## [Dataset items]
Segment Open
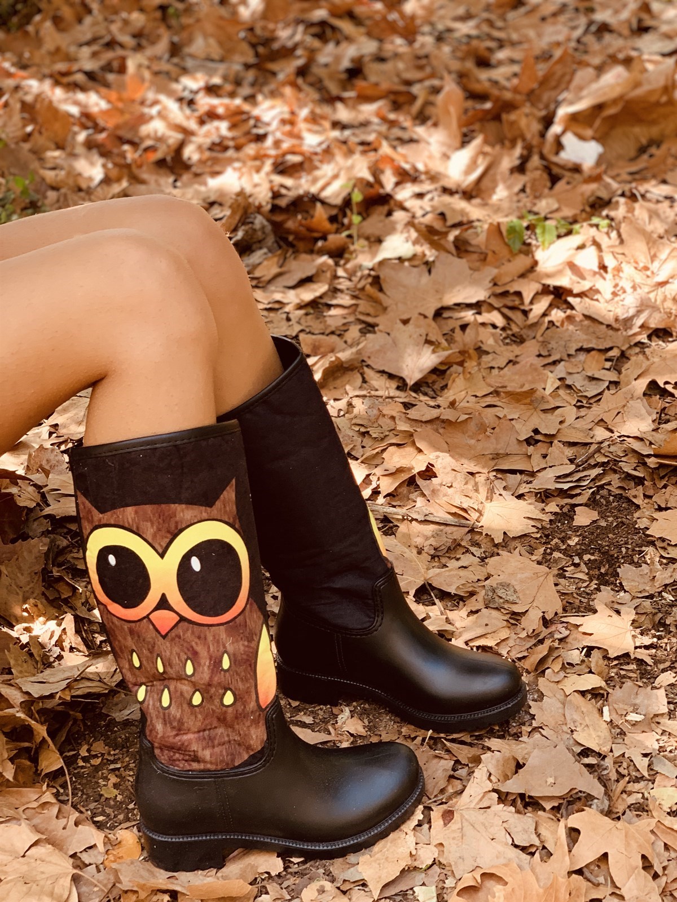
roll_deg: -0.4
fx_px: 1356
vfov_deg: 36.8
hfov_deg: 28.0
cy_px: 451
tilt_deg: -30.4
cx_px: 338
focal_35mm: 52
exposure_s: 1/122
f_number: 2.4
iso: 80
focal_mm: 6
Segment Closed
## [Exercise brief]
The entries above are to be restated verbatim, with no pictures carried over.

## [Reply to the exercise]
roll_deg: -0.4
fx_px: 1356
vfov_deg: 36.8
hfov_deg: 28.0
cy_px: 451
tilt_deg: -30.4
cx_px: 338
focal_35mm: 52
exposure_s: 1/122
f_number: 2.4
iso: 80
focal_mm: 6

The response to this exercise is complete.